Indian Runners are a very special breed of domestic duck. When they were imported into Europe they attracted attention because of their tall, upright bodies and their incredible reputation for egg-laying. They had been found in the East Indies, from where they get their present name, but were referred to as ‘Penguin Ducks’ by Dutch explorers and some of the early importers.

The Indian Runner, like most breeds of domestic duck, is a development of the wild mallard. Its evolution was probably determined more by human influence than natural selection over the hundreds of years they have been in the islands of Indonesia. They are set apart from other domestic ducks not only by the geography but in their shape, bone structure and blood proteins. They are unique, and that is why the INDIAN RUNNER DUCK ASSOCIATION wishes to protect the pure breed.
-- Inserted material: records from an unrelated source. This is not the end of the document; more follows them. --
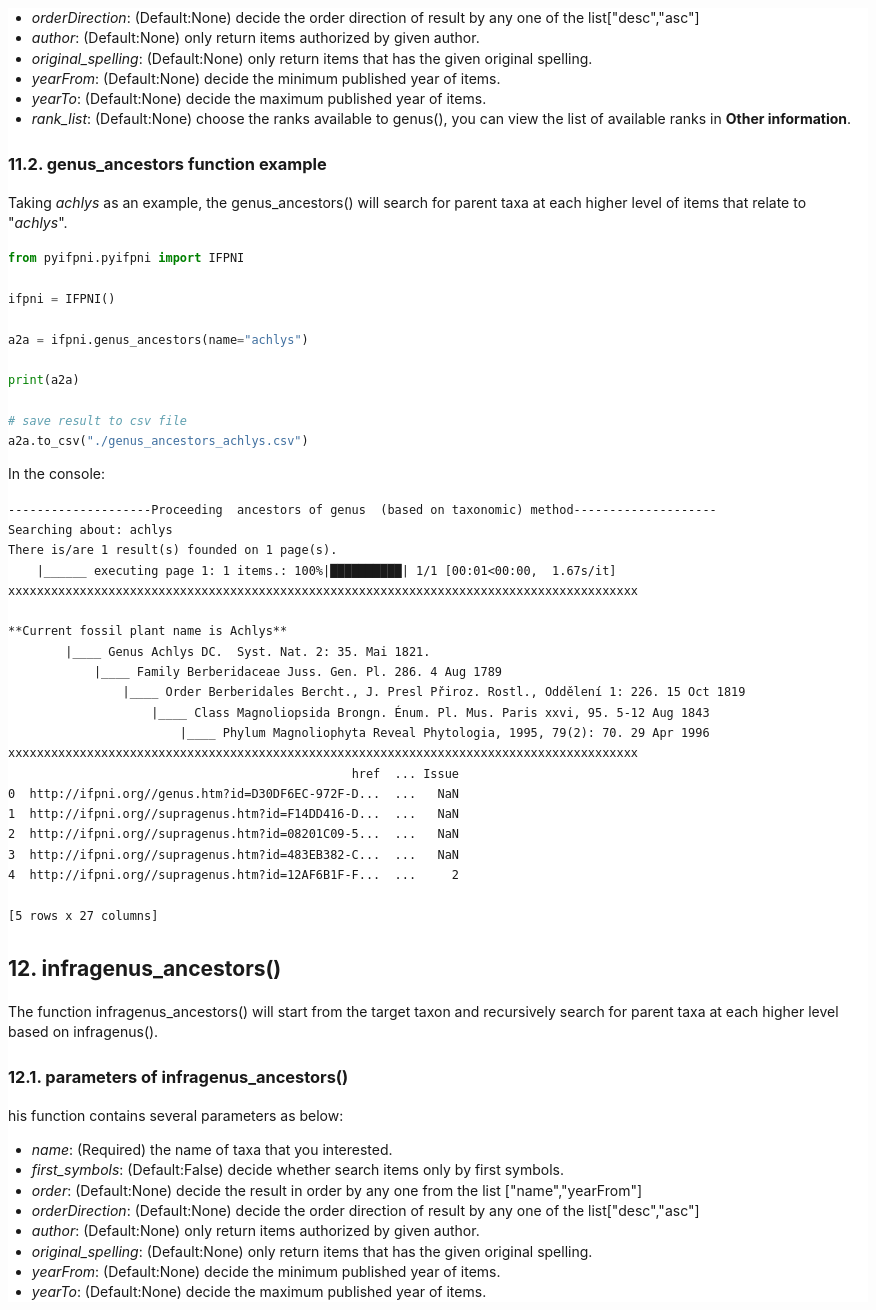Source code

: - *orderDirection*: (Default:None) decide the order direction of result by any one of the list["desc","asc"]
- *author*: (Default:None) only return items authorized by given author.
- *original_spelling*: (Default:None) only return items that has the given original spelling.
- *yearFrom*: (Default:None) decide the minimum published year of items.
- *yearTo*: (Default:None) decide the maximum published year of items.
- *rank_list*: (Default:None) choose the ranks available to genus(), you can view the list of available ranks in **Other information**.
### 11.2. genus_ancestors function example
Taking *achlys* as an example, the genus_ancestors() will search for parent taxa at each higher level of items that relate to "*achlys*".
```python
from pyifpni.pyifpni import IFPNI

ifpni = IFPNI()

a2a = ifpni.genus_ancestors(name="achlys")

print(a2a)

# save result to csv file
a2a.to_csv("./genus_ancestors_achlys.csv")
```
In the console:
```base
--------------------Proceeding  ancestors of genus  (based on taxonomic) method--------------------
Searching about: achlys
There is/are 1 result(s) founded on 1 page(s).
	|______ executing page 1: 1 items.: 100%|██████████| 1/1 [00:01<00:00,  1.67s/it]
xxxxxxxxxxxxxxxxxxxxxxxxxxxxxxxxxxxxxxxxxxxxxxxxxxxxxxxxxxxxxxxxxxxxxxxxxxxxxxxxxxxxxxxx

**Current fossil plant name is Achlys**
		|____ Genus Achlys DC.  Syst. Nat. 2: 35. Mai 1821.
			|____ Family Berberidaceae Juss. Gen. Pl. 286. 4 Aug 1789
				|____ Order Berberidales Bercht., J. Presl Přiroz. Rostl., Oddělení 1: 226. 15 Oct 1819
					|____ Class Magnoliopsida Brongn. Énum. Pl. Mus. Paris xxvi, 95. 5-12 Aug 1843
						|____ Phylum Magnoliophyta Reveal Phytologia, 1995, 79(2): 70. 29 Apr 1996
xxxxxxxxxxxxxxxxxxxxxxxxxxxxxxxxxxxxxxxxxxxxxxxxxxxxxxxxxxxxxxxxxxxxxxxxxxxxxxxxxxxxxxxx
                                                href  ... Issue
0  http://ifpni.org//genus.htm?id=D30DF6EC-972F-D...  ...   NaN
1  http://ifpni.org//supragenus.htm?id=F14DD416-D...  ...   NaN
2  http://ifpni.org//supragenus.htm?id=08201C09-5...  ...   NaN
3  http://ifpni.org//supragenus.htm?id=483EB382-C...  ...   NaN
4  http://ifpni.org//supragenus.htm?id=12AF6B1F-F...  ...     2

[5 rows x 27 columns]
```
## 12. infragenus_ancestors()
The function infragenus_ancestors() will start from the target taxon and recursively search for parent taxa at each higher level based on infragenus().
### 12.1. parameters of infragenus_ancestors()
his function contains several parameters as below:
- *name*: (Required) the name of taxa that you interested.
- *first_symbols*: (Default:False) decide whether search items only by first symbols.
- *order*: (Default:None) decide the result in order by any one from the list ["name","yearFrom"]
- *orderDirection*: (Default:None) decide the order direction of result by any one of the list["desc","asc"]
- *author*: (Default:None) only return items authorized by given author.
- *original_spelling*: (Default:None) only return items that has the given original spelling.
- *yearFrom*: (Default:None) decide the minimum published year of items.
- *yearTo*: (Default:None) decide the maximum published year of items.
The Runners have been a determining factor in the commercial market, especially for quick-growing egg-layers but also for adding cross-breed vigour to the traditional table breeds, like Aylesbury and Rouen. From their early importation they were crossed with other domestic ducks to such an extent that the pure Indian Runners were almost extinct in Britain by the beginning of the twentieth century. They were used to create Khaki Campbells, Buff Orpingtons and the rush of ‘Light Duck’ breeds that now fill the commercial farms and exhibition pens.

It was only by the enthusiasm of people like Joseph Walton and Matthew Smith that fresh importations were made in the early 1900s and the pure breed Indian Runners are still to be found alongside their cross-breed relatives. It is one of the aims of the INDIAN RUNNER DUCK ASSOCIATION to preserve the purity of the breed and contribute to the accurate standardization of the Indian Runner Duck.